* **What you need to do**
For each entry that follows, produce an exact copy.

——————

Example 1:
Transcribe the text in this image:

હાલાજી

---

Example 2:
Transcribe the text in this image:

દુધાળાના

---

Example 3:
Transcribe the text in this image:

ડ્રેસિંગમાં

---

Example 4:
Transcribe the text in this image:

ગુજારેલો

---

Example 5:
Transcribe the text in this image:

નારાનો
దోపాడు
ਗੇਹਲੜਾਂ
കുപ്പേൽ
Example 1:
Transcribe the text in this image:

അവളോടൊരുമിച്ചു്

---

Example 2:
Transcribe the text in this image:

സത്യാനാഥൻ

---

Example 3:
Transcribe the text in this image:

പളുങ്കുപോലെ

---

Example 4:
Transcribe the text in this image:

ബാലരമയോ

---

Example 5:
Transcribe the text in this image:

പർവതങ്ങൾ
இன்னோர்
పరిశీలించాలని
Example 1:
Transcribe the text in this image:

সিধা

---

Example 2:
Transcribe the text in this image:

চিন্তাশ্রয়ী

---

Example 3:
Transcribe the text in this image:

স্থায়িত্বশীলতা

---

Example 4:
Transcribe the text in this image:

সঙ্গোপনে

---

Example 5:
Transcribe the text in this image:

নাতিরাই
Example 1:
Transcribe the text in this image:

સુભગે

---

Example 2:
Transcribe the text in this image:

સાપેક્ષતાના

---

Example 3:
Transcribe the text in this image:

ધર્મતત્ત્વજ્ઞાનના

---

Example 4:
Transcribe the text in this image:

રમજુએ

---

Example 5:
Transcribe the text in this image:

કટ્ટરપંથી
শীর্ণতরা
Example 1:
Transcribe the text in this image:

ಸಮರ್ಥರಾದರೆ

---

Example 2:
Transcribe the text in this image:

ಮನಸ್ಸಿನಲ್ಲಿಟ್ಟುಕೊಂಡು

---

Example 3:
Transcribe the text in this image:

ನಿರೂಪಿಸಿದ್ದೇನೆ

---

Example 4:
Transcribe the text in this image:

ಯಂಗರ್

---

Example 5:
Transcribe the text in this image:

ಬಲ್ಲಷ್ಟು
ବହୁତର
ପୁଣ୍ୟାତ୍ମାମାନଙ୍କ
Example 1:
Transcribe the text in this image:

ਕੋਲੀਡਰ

——————

* **Written answer**
Example 1:
Transcribe the text in this image:

હાલાજી

---

Example 2:
Transcribe the text in this image:

દુધાળાના

---

Example 3:
Transcribe the text in this image:

ડ્રેસિંગમાં

---

Example 4:
Transcribe the text in this image:

ગુજારેલો

---

Example 5:
Transcribe the text in this image:

નારાનો
దోపాడు
ਗੇਹਲੜਾਂ
കുപ്പേൽ
Example 1:
Transcribe the text in this image:

അവളോടൊരുമിച്ചു്

---

Example 2:
Transcribe the text in this image:

സത്യാനാഥൻ

---

Example 3:
Transcribe the text in this image:

പളുങ്കുപോലെ

---

Example 4:
Transcribe the text in this image:

ബാലരമയോ

---

Example 5:
Transcribe the text in this image:

പർവതങ്ങൾ
இன்னோர்
పరిశీలించాలని
Example 1:
Transcribe the text in this image:

সিধা

---

Example 2:
Transcribe the text in this image:

চিন্তাশ্রয়ী

---

Example 3:
Transcribe the text in this image:

স্থায়িত্বশীলতা

---

Example 4:
Transcribe the text in this image:

সঙ্গোপনে

---

Example 5:
Transcribe the text in this image:

নাতিরাই
Example 1:
Transcribe the text in this image:

સુભગે

---

Example 2:
Transcribe the text in this image:

સાપેક્ષતાના

---

Example 3:
Transcribe the text in this image:

ધર્મતત્ત્વજ્ઞાનના

---

Example 4:
Transcribe the text in this image:

રમજુએ

---

Example 5:
Transcribe the text in this image:

કટ્ટરપંથી
শীর্ণতরা
Example 1:
Transcribe the text in this image:

ಸಮರ್ಥರಾದರೆ

---

Example 2:
Transcribe the text in this image:

ಮನಸ್ಸಿನಲ್ಲಿಟ್ಟುಕೊಂಡು

---

Example 3:
Transcribe the text in this image:

ನಿರೂಪಿಸಿದ್ದೇನೆ

---

Example 4:
Transcribe the text in this image:

ಯಂಗರ್

---

Example 5:
Transcribe the text in this image:

ಬಲ್ಲಷ್ಟು
ବହୁତର
ପୁଣ୍ୟାତ୍ମାମାନଙ୍କ
Example 1:
Transcribe the text in this image:

ਕੋਲੀਡਰ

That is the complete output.